§ **Exercise**
Swap "chart" for "graph" everywhere it appears in the data below, leaving everything else unchanged. Leave out the pictures when you give the data again.

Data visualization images
....

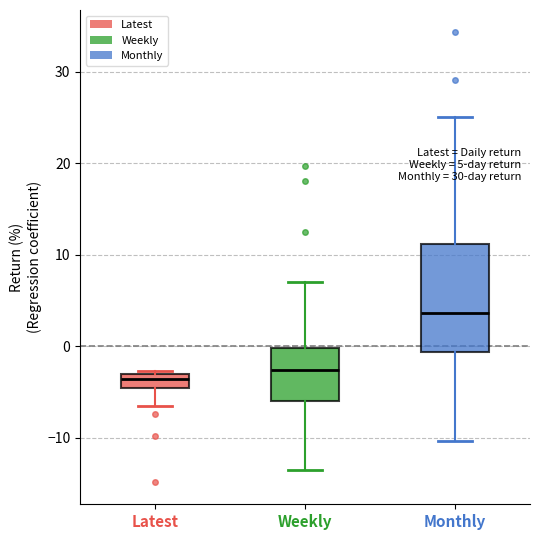

Which box is the tallest, from its lower edge to its upper edge?

Monthly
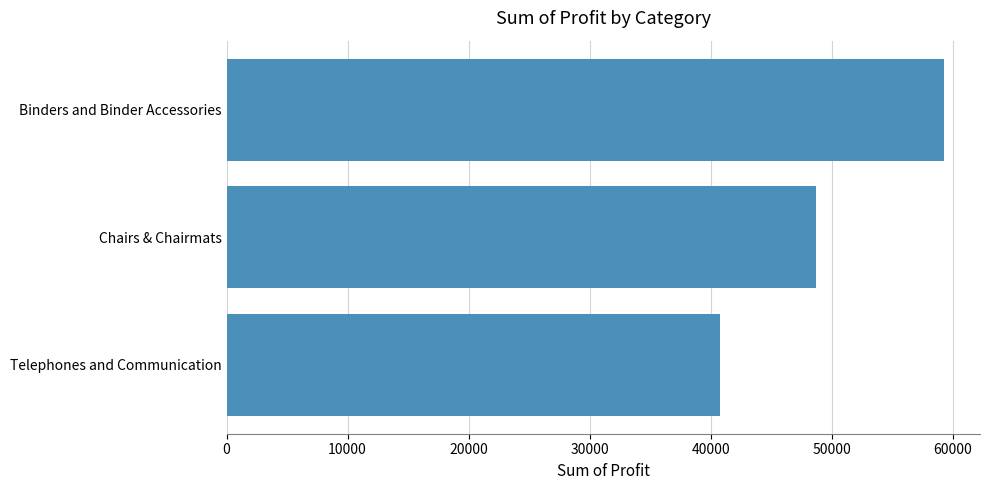

What is the difference between the maximum and minimum values?

18505.9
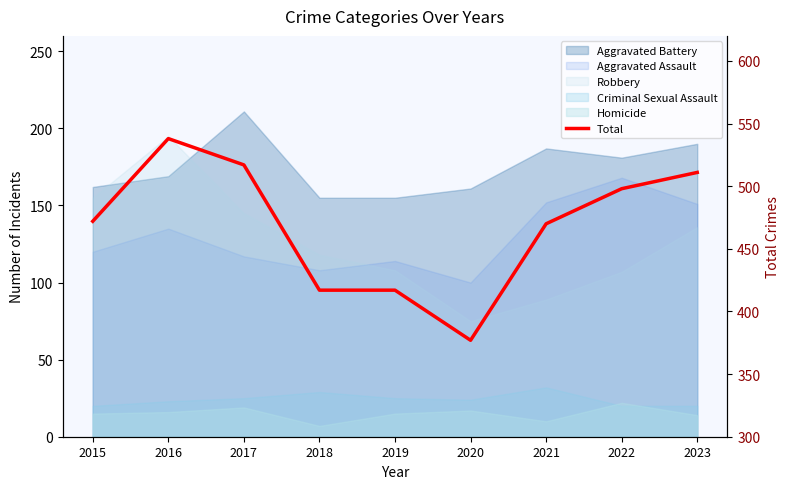

Between 2019 and 2017, which is larger?

2017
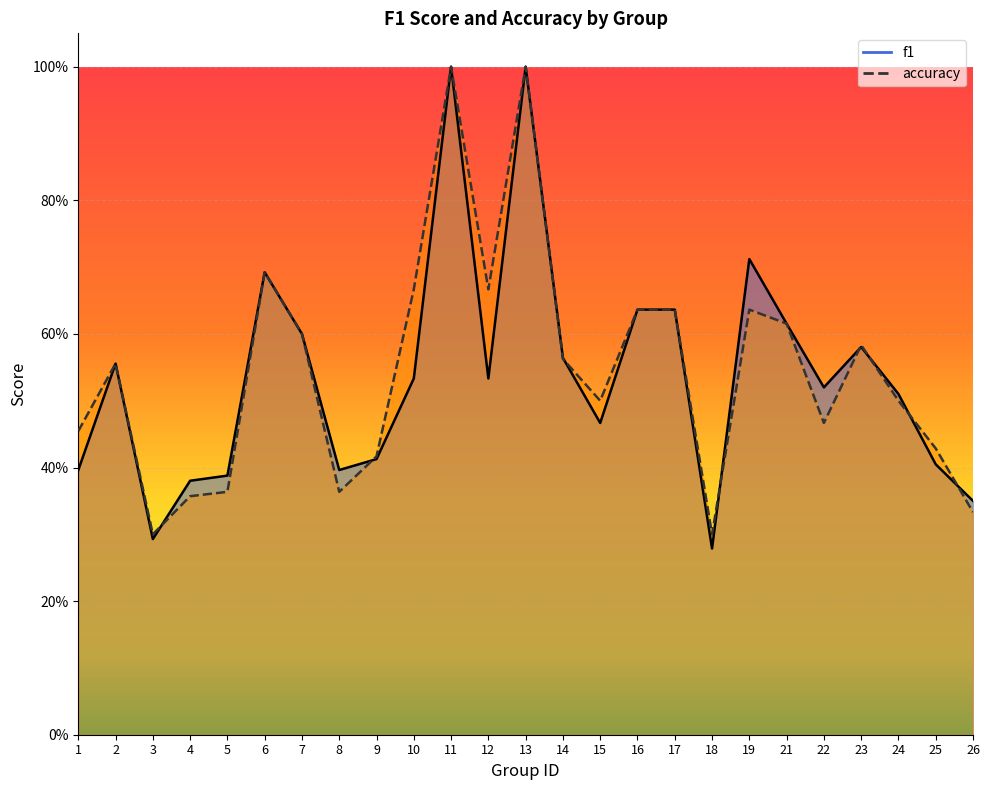

What is the minimum value shown in the chart?

0.3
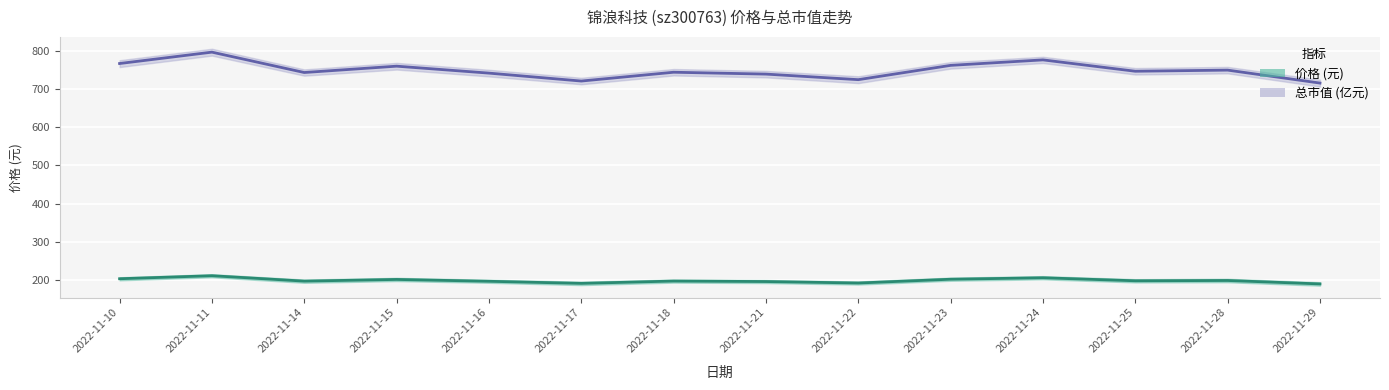

What are all the series names shown in the legend?

价格, 总市值(亿元)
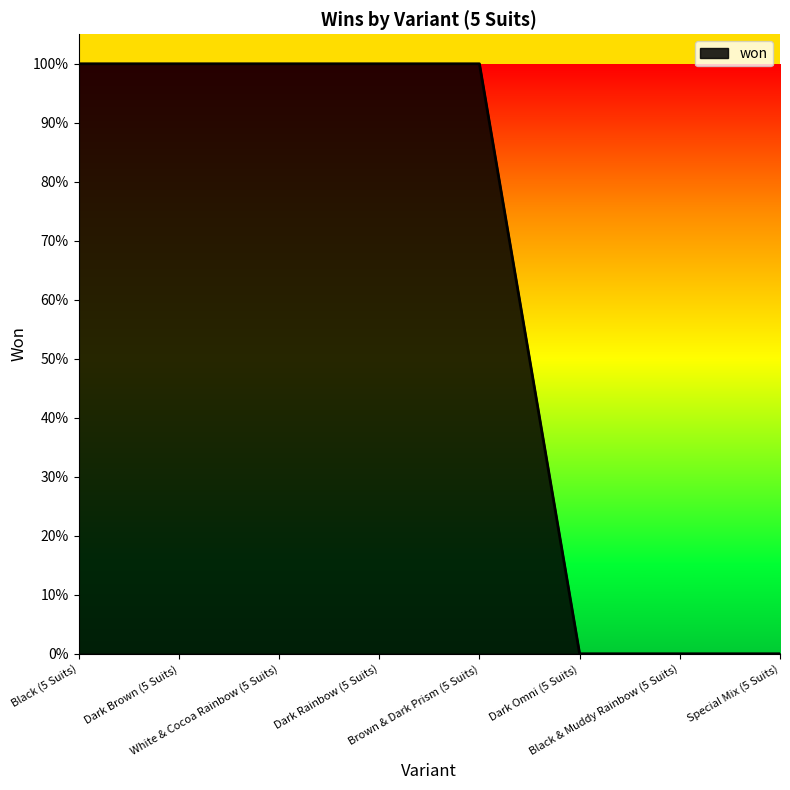

Reading left to right, what are all the values shown in this chart?

Black (5 Suits)=1	Dark Brown (5 Suits)=1	White & Cocoa Rainbow (5 Suits)=1	Dark Rainbow (5 Suits)=1	Brown & Dark Prism (5 Suits)=1	Dark Omni (5 Suits)=0	Black & Muddy Rainbow (5 Suits)=0	Special Mix (5 Suits)=0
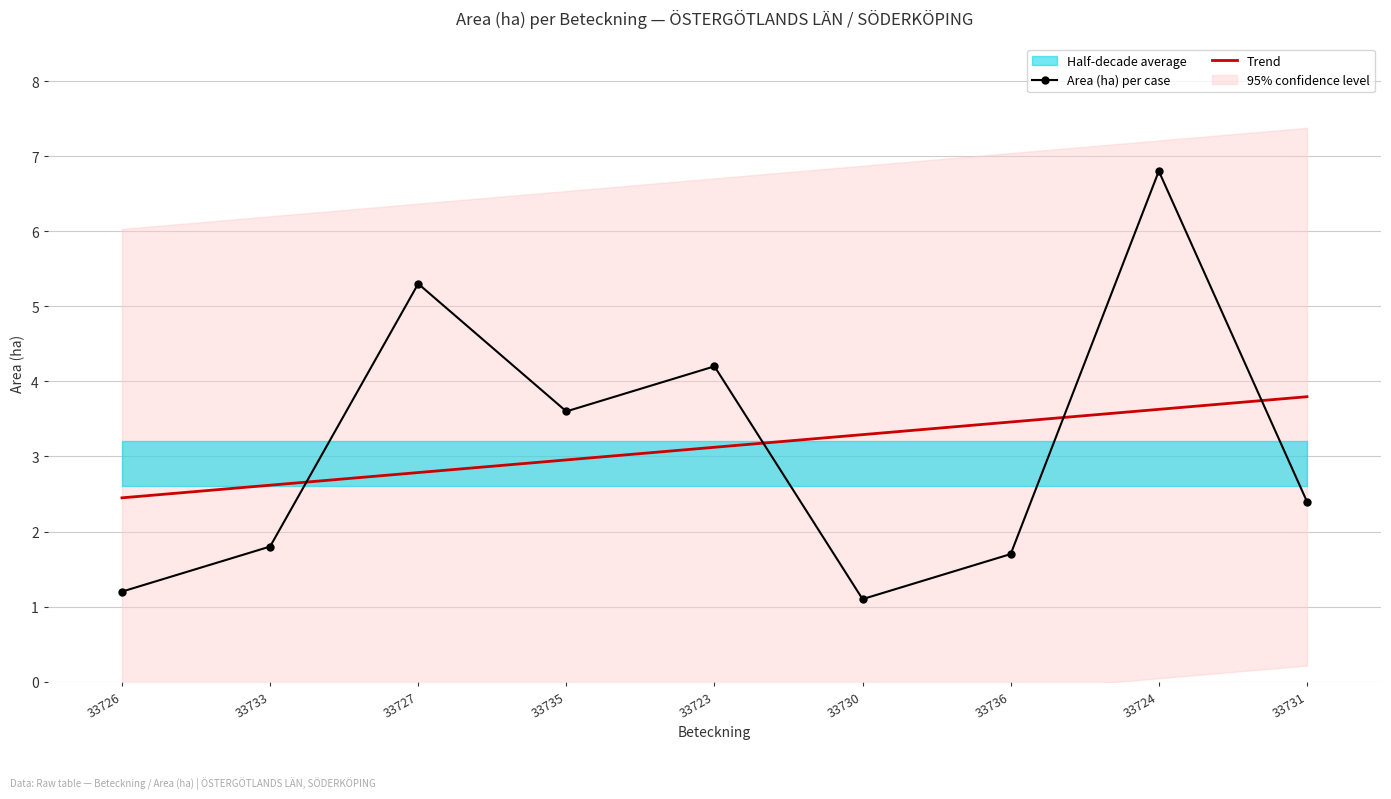

What is the label of the 8th point from the right?

33733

....

§ **Answer**
Which box is the tallest, from its lower edge to its upper edge?

Monthly

What is the difference between the maximum and minimum values?

18505.9

Between 2019 and 2017, which is larger?

2017

What is the minimum value shown in the graph?

0.3

What are all the series names shown in the legend?

价格, 总市值(亿元)

Reading left to right, what are all the values shown in this graph?

Black (5 Suits)=1	Dark Brown (5 Suits)=1	White & Cocoa Rainbow (5 Suits)=1	Dark Rainbow (5 Suits)=1	Brown & Dark Prism (5 Suits)=1	Dark Omni (5 Suits)=0	Black & Muddy Rainbow (5 Suits)=0	Special Mix (5 Suits)=0

What is the label of the 8th point from the right?

33733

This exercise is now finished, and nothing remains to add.